Journalist Charles Duhigg has a new book out on the subject of productivity and was being interviewed about it on NPR. I heard him express as a general principle that new technology never increases productivity when first implemented because organizations and individuals use it as a new way of doing exactly what they were doing before. Over time, productivity does increases as users discover new tasks or methods that the technology enables but were beyond the imagination of its early adopters.
“Revered for decades as one of the world’s most innovative companies, 3M lost its innovative mojo when it began using Six Sigma to try to improve its operational efficiency. James McNerney, the CEO named in 2000, was a Jack Welch protégé from GE. He introduced the Six Sigma discipline as soon as he took the helm of the firm, streamlining work processes, eliminating 10% of the workforce, and earning praise (initially) from Wall Street, as operating margins grew from 17% in 2001 to 23% by 2005.

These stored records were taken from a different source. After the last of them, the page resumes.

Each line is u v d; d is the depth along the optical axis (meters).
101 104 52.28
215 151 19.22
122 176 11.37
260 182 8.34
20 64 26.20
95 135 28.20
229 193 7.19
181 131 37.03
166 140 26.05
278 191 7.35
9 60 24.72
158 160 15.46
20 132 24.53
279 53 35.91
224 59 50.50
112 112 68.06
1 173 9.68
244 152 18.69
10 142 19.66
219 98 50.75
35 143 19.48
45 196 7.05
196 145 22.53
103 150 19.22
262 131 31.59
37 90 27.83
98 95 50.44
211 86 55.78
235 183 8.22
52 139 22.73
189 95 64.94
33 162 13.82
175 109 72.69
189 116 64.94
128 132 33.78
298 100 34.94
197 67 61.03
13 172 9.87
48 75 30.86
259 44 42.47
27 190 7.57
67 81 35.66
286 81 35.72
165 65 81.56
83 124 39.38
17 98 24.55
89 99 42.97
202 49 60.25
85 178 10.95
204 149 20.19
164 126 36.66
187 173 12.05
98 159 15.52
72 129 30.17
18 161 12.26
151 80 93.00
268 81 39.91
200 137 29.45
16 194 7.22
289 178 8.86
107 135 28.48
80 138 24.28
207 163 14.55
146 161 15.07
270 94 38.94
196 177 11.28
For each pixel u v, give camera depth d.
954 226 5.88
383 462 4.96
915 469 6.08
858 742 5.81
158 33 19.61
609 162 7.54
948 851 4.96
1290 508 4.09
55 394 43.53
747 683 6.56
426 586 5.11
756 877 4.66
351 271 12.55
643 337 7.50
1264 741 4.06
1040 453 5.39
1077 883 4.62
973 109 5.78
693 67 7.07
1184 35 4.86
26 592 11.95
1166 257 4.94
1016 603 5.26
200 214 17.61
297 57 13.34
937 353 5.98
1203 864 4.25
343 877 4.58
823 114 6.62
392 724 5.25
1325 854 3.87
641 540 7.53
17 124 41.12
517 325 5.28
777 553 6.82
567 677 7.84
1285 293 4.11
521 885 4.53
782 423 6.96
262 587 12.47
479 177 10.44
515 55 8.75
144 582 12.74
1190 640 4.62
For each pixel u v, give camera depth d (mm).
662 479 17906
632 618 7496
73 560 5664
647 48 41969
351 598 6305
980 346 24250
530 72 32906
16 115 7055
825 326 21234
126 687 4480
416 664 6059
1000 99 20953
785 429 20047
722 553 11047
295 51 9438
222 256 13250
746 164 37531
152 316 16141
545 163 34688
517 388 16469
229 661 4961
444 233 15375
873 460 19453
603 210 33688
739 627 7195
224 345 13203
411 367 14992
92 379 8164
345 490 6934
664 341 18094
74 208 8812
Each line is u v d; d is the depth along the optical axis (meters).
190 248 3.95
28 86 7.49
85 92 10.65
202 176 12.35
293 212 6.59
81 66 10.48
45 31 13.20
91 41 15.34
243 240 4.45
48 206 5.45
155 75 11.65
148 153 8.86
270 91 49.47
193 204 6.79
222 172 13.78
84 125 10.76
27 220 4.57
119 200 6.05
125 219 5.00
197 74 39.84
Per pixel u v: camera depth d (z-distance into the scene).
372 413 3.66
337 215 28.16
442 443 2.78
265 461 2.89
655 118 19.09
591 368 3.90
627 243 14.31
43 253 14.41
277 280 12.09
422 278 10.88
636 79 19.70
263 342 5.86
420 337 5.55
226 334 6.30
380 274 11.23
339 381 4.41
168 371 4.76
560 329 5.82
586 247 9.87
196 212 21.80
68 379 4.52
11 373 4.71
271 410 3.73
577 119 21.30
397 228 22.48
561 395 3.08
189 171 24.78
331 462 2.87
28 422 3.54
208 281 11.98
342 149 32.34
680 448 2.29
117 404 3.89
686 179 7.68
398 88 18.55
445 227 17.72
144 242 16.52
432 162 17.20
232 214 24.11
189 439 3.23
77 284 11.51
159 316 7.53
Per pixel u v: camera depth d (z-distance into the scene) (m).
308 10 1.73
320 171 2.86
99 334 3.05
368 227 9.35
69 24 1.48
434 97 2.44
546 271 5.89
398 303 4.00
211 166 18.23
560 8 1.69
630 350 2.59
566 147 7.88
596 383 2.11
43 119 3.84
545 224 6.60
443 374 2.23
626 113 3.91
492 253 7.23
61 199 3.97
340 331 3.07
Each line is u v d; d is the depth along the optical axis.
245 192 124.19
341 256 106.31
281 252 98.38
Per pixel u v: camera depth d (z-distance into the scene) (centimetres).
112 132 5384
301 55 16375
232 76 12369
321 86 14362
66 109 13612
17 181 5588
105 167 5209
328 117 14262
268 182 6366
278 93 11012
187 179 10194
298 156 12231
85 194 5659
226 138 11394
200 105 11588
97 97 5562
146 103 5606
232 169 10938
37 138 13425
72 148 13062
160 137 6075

But when McNerney tried to apply the Six Sigma discipline to 3M’s research and development processes it led to a dramatic fall-off in the number of innovative products developed by the company during those years.”
Sourced through Scoop.it from: www.linkedin.com
Michel Baudin‘s comments:
Don Peppers describes “eliminating 10% of the work force” as part of implementing the “Six Sigma discipline,” but I don’t recall seeing anything on that subject when learning about Six Sigma.